■ What this task involves ■
Format the lines of these entries as a numbered list, omitting any blank lines. Leave the pictures out of the answer.

■ Stored entries ■

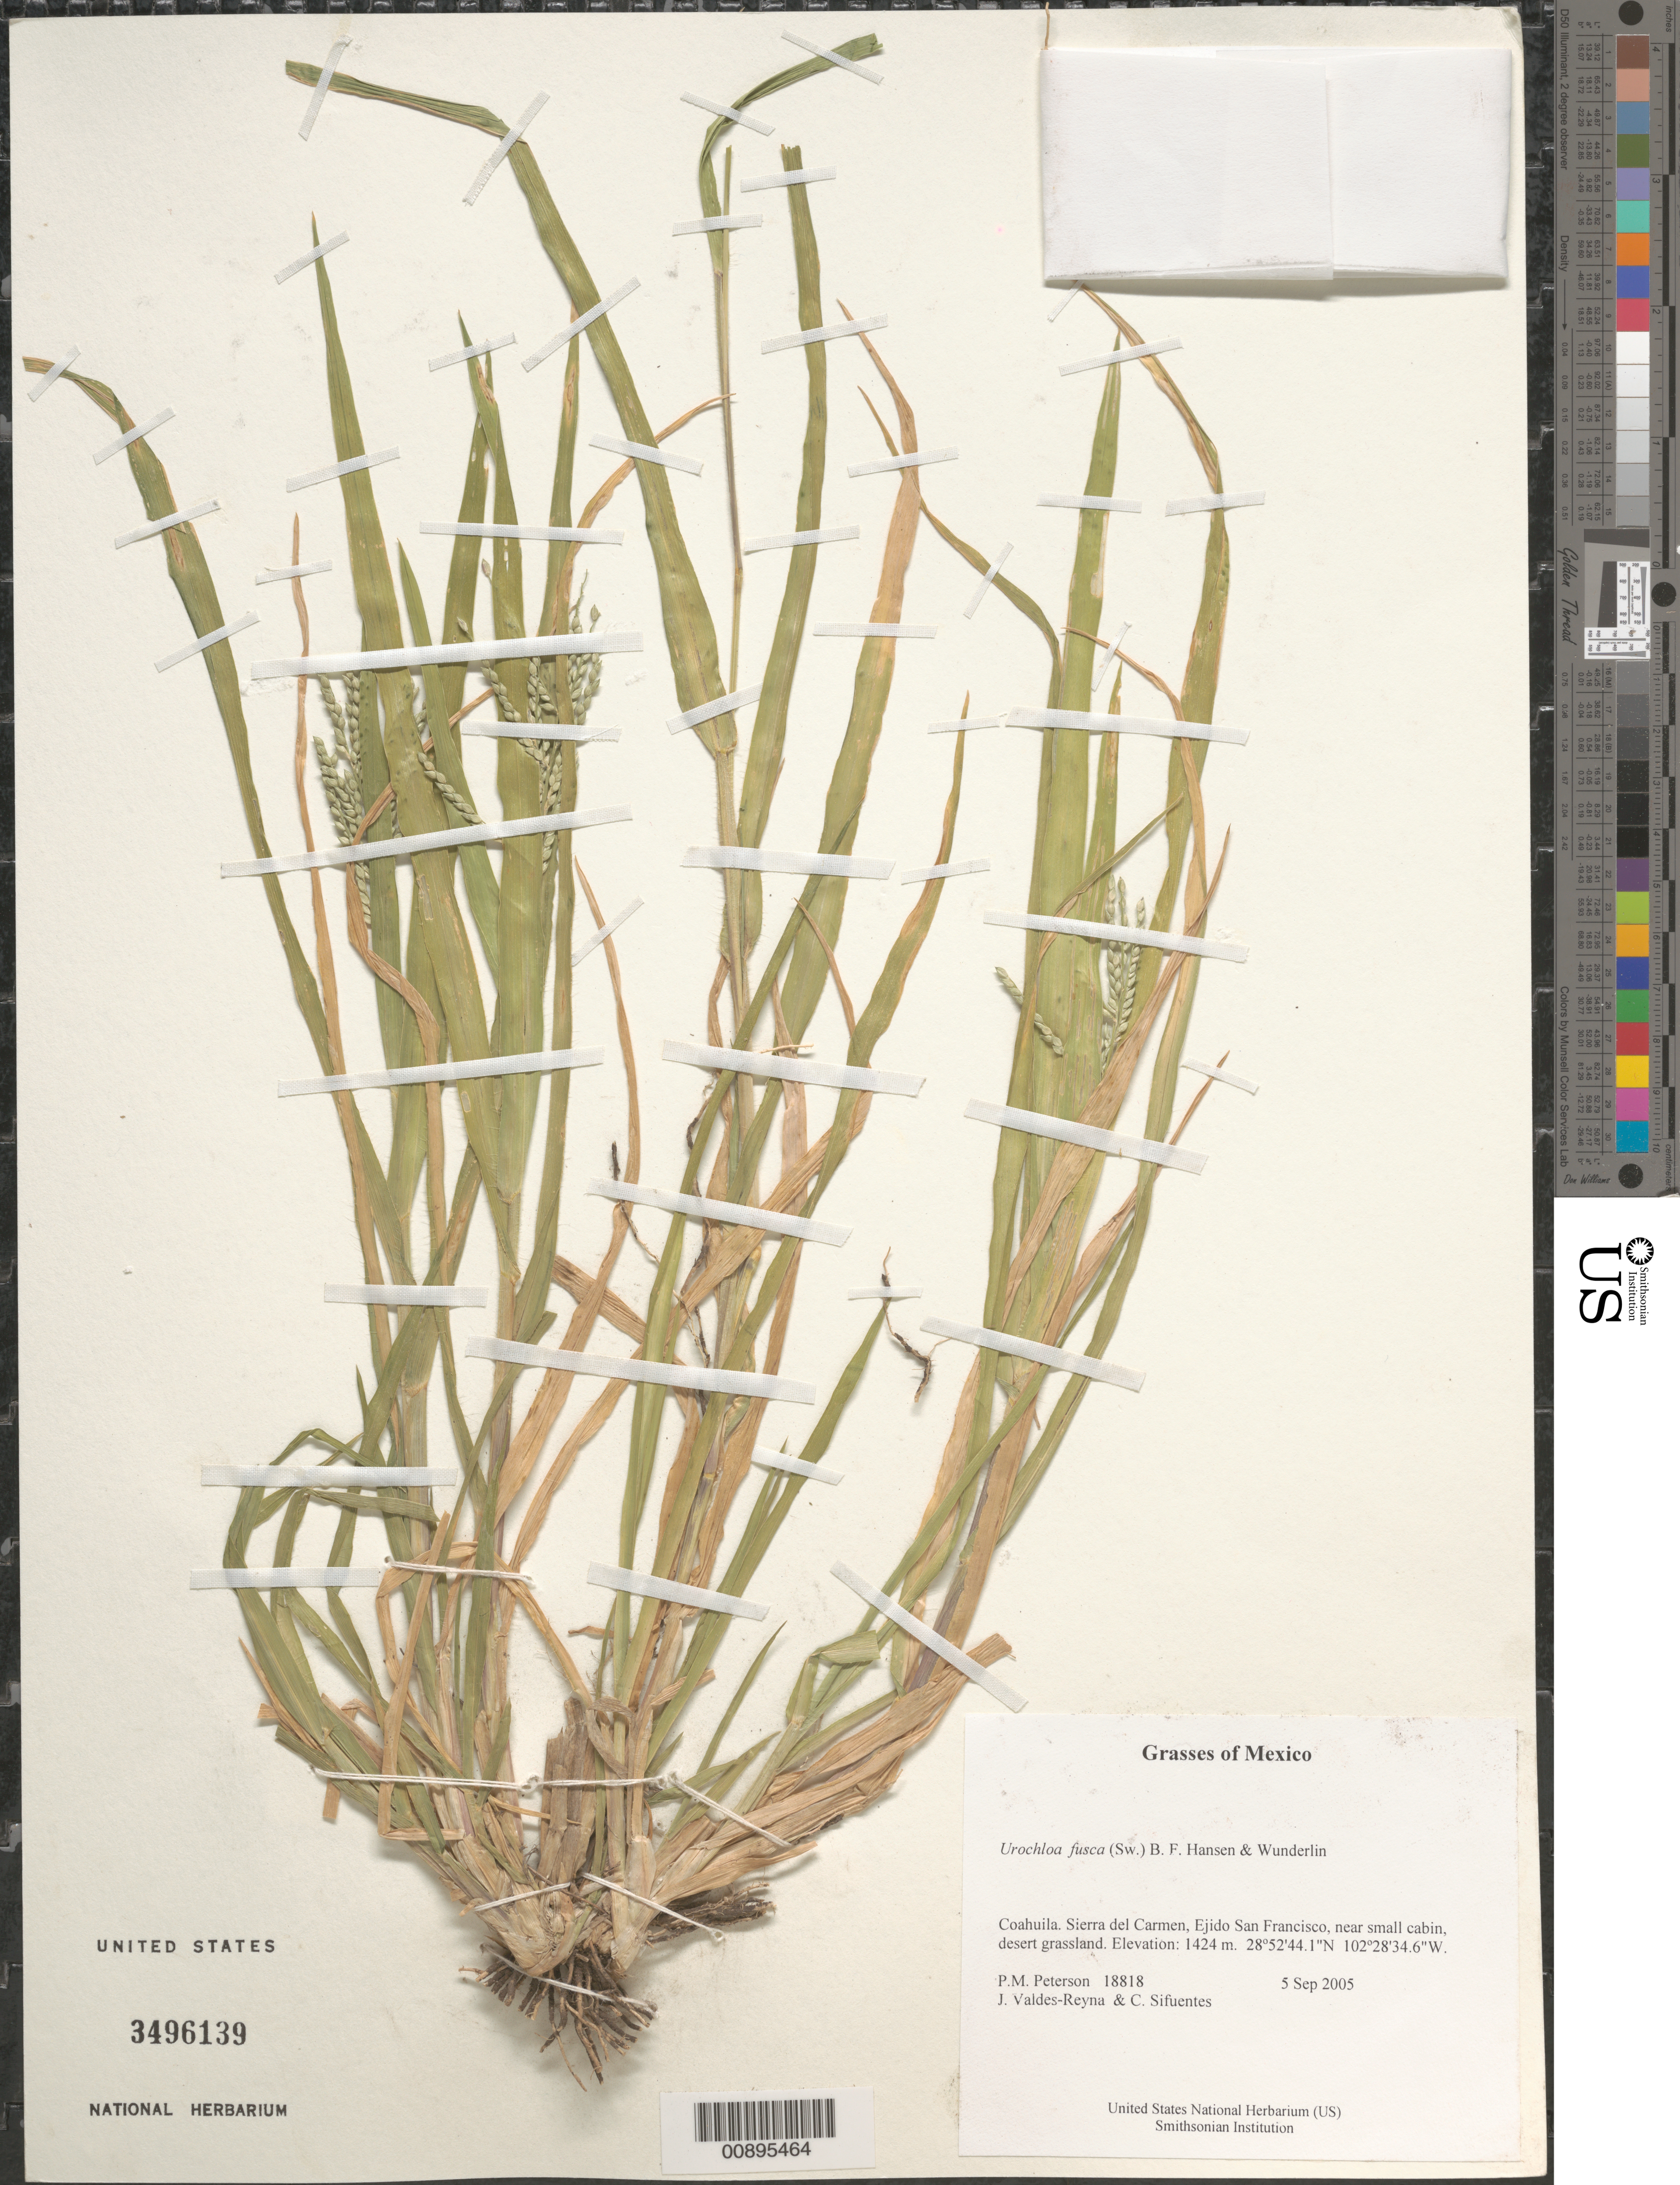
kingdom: Plantae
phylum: Tracheophyta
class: Liliopsida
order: Poales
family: Poaceae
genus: Urochloa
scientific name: Urochloa fusca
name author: (Sw.) B.F. Hansen & Wunderlin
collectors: P. M. Peterson, J. Valdés-Reyna & C. Sifuentes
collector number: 18818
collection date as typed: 05 Sep 2005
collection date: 2005-09-05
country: Mexico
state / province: Coahuila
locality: Sierra del Carmen, Ejido San Francisco, near small cabin, desert grassland.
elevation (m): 1424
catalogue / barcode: US 3496139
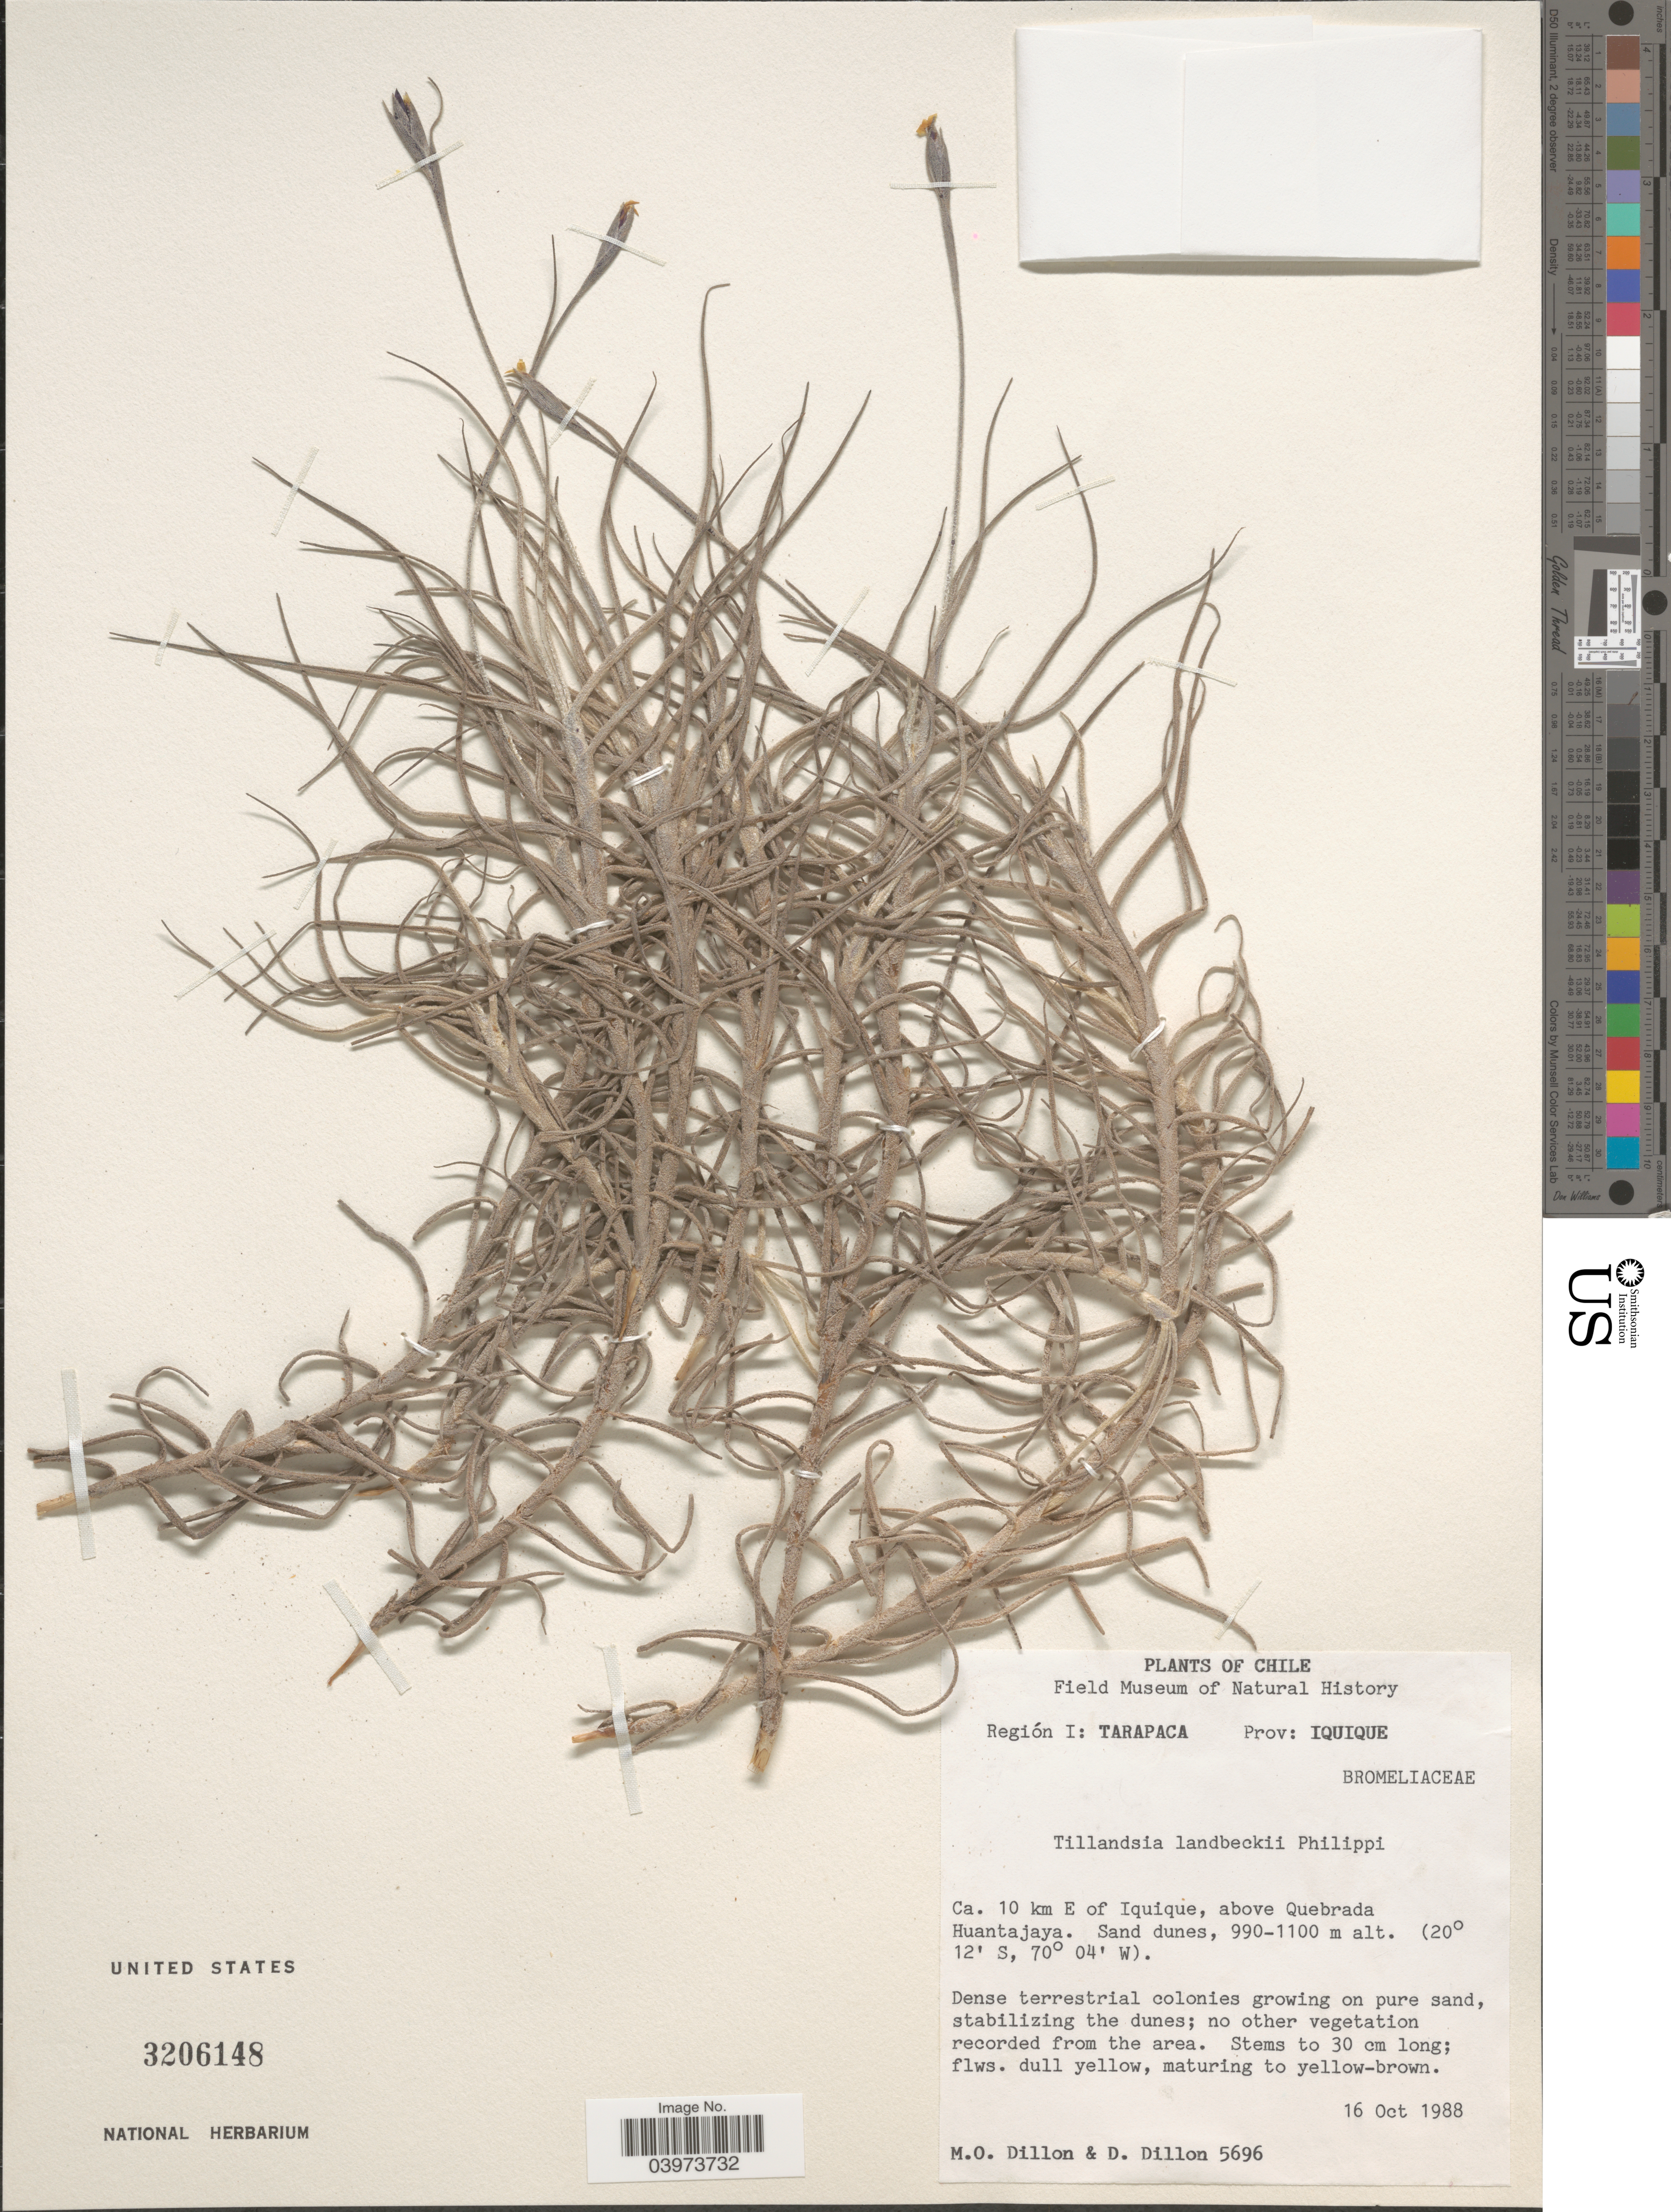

■ Result ■
1. kingdom: Plantae
2. phylum: Tracheophyta
3. class: Liliopsida
4. order: Poales
5. family: Poaceae
6. genus: Urochloa
7. scientific name: Urochloa fusca
8. name author: (Sw.) B.F. Hansen & Wunderlin
9. collectors: P. M. Peterson, J. Valdés-Reyna & C. Sifuentes
10. collector number: 18818
11. collection date as typed: 05 Sep 2005
12. collection date: 2005-09-05
13. country: Mexico
14. state / province: Coahuila
15. locality: Sierra del Carmen, Ejido San Francisco, near small cabin, desert grassland.
16. elevation (m): 1424
17. catalogue / barcode: US 3496139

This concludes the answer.